On route to Kigali International Airport, Kigali, Rwanda.
Photograph © Pieter Hugo.

Gatwaro Stadium, Genocide site, Kibuye, Rwanda.
Photograph © Pieter Hugo.

Some years ago I wrote this not-terribly-enthusiastic post comment on South African photographer Pieter Hugo and his work. Earlier in the fall seemed to be getting a fair share of quite positive exposure - from Sean O'Hagan here at The Guardian, for instance, or here at The New York Times Magazine - so I thought I'd see if it might do to reconsider. Hugo has done two major projects recently. One, Permanent Error, documents the environmental and human disaster of a massive dump outside of Accra, Ghana. The second, Rwanda 2004: Vestiges of a Genocide, focuses on just what the title suggests. I suppose there is nothing wrong with either of the two undertakings. Permanent Error seems fairly derivative - I think of Edward Burtynsky's images of computer salvage in the Chinese countryside or of Salgado's images of impoverished scavengers at massive dumps across the developing world. The same might be said of at least parts of the "vestiges" project - think of Nachtwey or Peress or Salgado. But there are some images of Rwanda that are strikingly provocative. These depict the Rwandan countryside, mostly now tangled overgrowth, all seemingly banal, where atrocities took place.

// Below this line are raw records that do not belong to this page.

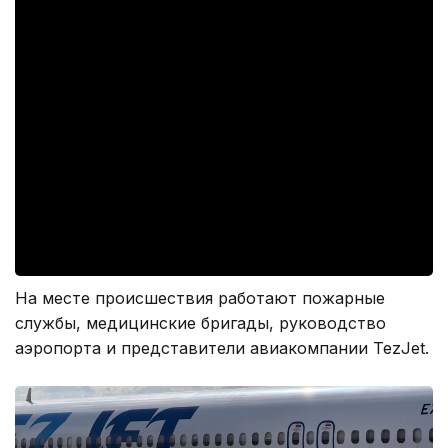
На месте происшествия работают пожарные
службы, медицинские бригады, руководство
аэропорта и представители авиакомпании TezJet.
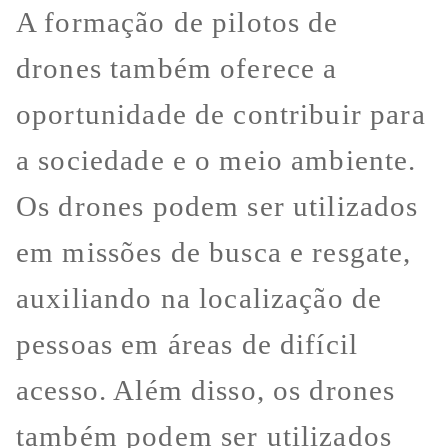
A formação de pilotos de
drones também oferece a
oportunidade de contribuir para
a sociedade e o meio ambiente.
Os drones podem ser utilizados
em missões de busca e resgate,
auxiliando na localização de
pessoas em áreas de difícil
acesso. Além disso, os drones
também podem ser utilizados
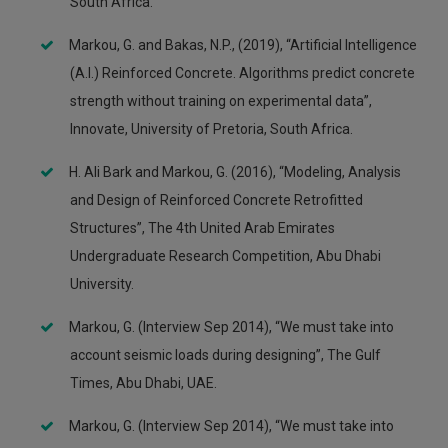
South Africa.
Markou, G. and Bakas, N.P., (2019), “Artificial Intelligence
(A.I.) Reinforced Concrete. Algorithms predict concrete
strength without training on experimental data”,
Innovate, University of Pretoria, South Africa.
H. Ali Bark and Markou, G. (2016), “Modeling, Analysis
and Design of Reinforced Concrete Retrofitted
Structures”, The 4th United Arab Emirates
Undergraduate Research Competition, Abu Dhabi
University.
Markou, G. (Interview Sep 2014), “We must take into
account seismic loads during designing”, The Gulf
Times, Abu Dhabi, UAE.
Markou, G. (Interview Sep 2014), “We must take into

In the end, I have not updated terribly much. Hugo seems more able to resist the 'Africa as freak show' thrust of his earlier work. But he has now turned instead - with only mixed 'success' - to 'Africa as disaster zone.' (Note: in many respects the other photographers I mention above might be accused of falling prey to a similar pre-occupation.) He clearly is a talented photographer. But he is caught in the tropes that dominate photography of the African continent. I wonder if he might some day break out from those constraints. That, in my mind, would warrant some of the superlatives that rain down around him now.